Service national universel : des contrats de merde pour embrigader la jeunesse

La préfecture d’Indre-et-Loire a publié deux offres d’emploi pour recruter les futurs encadrant-es du SNU. En faisant rentrer le dispositif dans le champ du code de l’action sociale et des familles, l’État proposera à ces sergents instructeurs au rabais des contrats précaires pour un salaire inférieur au SMIC.

Des contrats de douze jours, payés 60 euros nets la journée, assortis d’une obligation de présence 24h/24 et du port d’un uniforme. Voilà le sort qui attend les « tuteurs de maisonnées » qui seront chargés d’encadrer des groupes de dix jeunes pendant la durée de leur « séjour de cohésion » [1]. Pour les « cadres de compagnie », chargés d’encadrer des groupes composés de quatre maisonnées (soit quarante jeunes), la paye ne sera pas beaucoup plus brillante : 80 euros nets par jour annoncés.

Dans le département du Loiret, les services de la préfecture ont diffusé une fiche de poste pour le recrutement d’un directeur de centre départemental du Service National Universel. Rémunération annoncée : 120 euros par jour. C’est ce directeur qui sera chargé de « donner du sens à l’ensemble des rites républicains définis par le projet départemental » et de présider au lever du drapeau tous les matins...

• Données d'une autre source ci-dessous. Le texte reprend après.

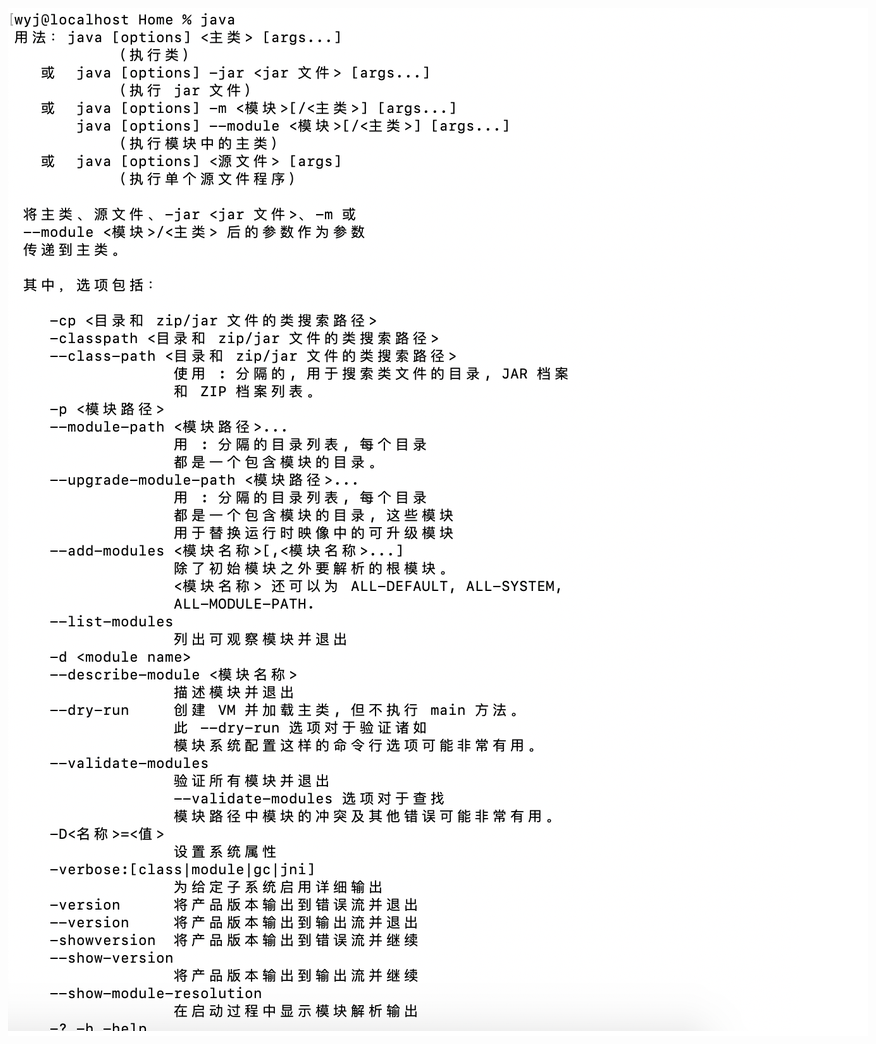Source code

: ![截屏2020-12-24 下午9.54.46](Java%E5%9F%BA%E7%A1%80.assets/%E6%88%AA%E5%B1%8F2020-12-24%20%E4%B8%8B%E5%8D%889.54.46-1484267.png)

Pour procéder à sa grande opération d’encasernement de la jeunesse, le gouvernement a décidé de s’appuyer sur un contrat qui déroge très largement aux dispositions du code du travail : le contrat d’engagement éducatif (CEE). Très courants dans le secteur de l’animation, ces contrats ne se voient pas appliquer les dispositions légales en matière de temps de travail, de repos ou de salaire minimum [2]. Comme le CEE est normalement réservé aux accueils collectifs de mineurs, le gouvernement a pris un arrêté qui fait entrer le SNU dans le champ du code de l’action sociale et des familles [3]. De la colonie de vacances à l’embrigadement sous uniforme, il n’y a qu’un pas.

Le retour de l’adjudant Kronenbourg

Si le secrétaire d’État en charge du projet, Gabriel Attal, a tenté de communiquer davantage sur l’aspect « engagement » que sur l’aspect treillis et godillots, le souvenir du service militaire revient en force à la lecture des fiches de postes. Il est question d’« appelés » organisés en « compagnies », soumis à la « discipline » et à l’encadrement de « chefs ». Pudiques, les annonces ne disent pas si les encadrants devront faire exécuter des punitions aux jeunes ; suite à la première expérimentation menée en 2019, il avait notamment été question de séries de pompes infligées à des mômes qui avaient les mains dans les poches [4].

« Organisation et discipline de la vie courante : faire connaître et respecter le règlement intérieur du centre ; signaler aux cadres de compagnie tous les manquements »
Extrait de la fiche de poste des tuteurs.

Pour son recrutement, la préfecture vise large : au volet « compétences », on peut lire qu’est recherchée une « expérience reconnue dans l’encadrement de la jeunesse soit dans les armées, l’éducation nationale ou les associations de jeunesse ». Les recalés du CAPES, les dégoutés de Sentinelle, les ex-adjudants sadiques et les animateurs saisonniers en attente de colonies de vacances plus exotiques pourront donc se retrouver sous le même uniforme. Tous chargés de diffuser une pédagogie de caserne aux adolescent-es.

En 2020, le SNU restera un dispositif proposé sur le mode du « volontariat », avant son extension à toute une classe d’âge dans les années suivantes. Au passage, le nombre de « volontaires » accueillis en 2020 semble avoir été revu à la baisse. Alors que la députée Sabine Thillaye annonçait dans un communiqué que 300 jeunes seraient accueillis en Indre-et-Loire pour la session de juin 2020, la préfecture n’en annonce « que » 200.

Notes

[1La fiche de poste est disponible sur le site de la préfecture.

[2Dans un dossier consacré au SNU, le Syndicat unitaire de l’éducation populaire, de l’action sociale, culturelle et sportive note : « L’État ne s’étouffe devant aucune contradiction : alors qu’il estime légitime de rémunérer des animateurs sur le plancher de 2,20 fois le SMIC horaire, soit un montant de 22,07 € brut par jour, en ayant rejeté tous les arguments des organisations syndicales lors de la création de ce contrat, voilà qu’il est obligé de proposer un montant largement supérieur pour sécuriser la constitution des équipes en proposant de 60 à 80 euros par jour selon les fonctions exercées. Ce qui reste en dessous du SMIC. » Traverses Unitaires n°107, décembre 2019.

[3Arrêté du 14 mars 2019 modifiant l’arrêté du 1er août 2006 relatif aux séjours spécifiques mentionnés à l’article R. 227-1 du code de l’action sociale et des familles.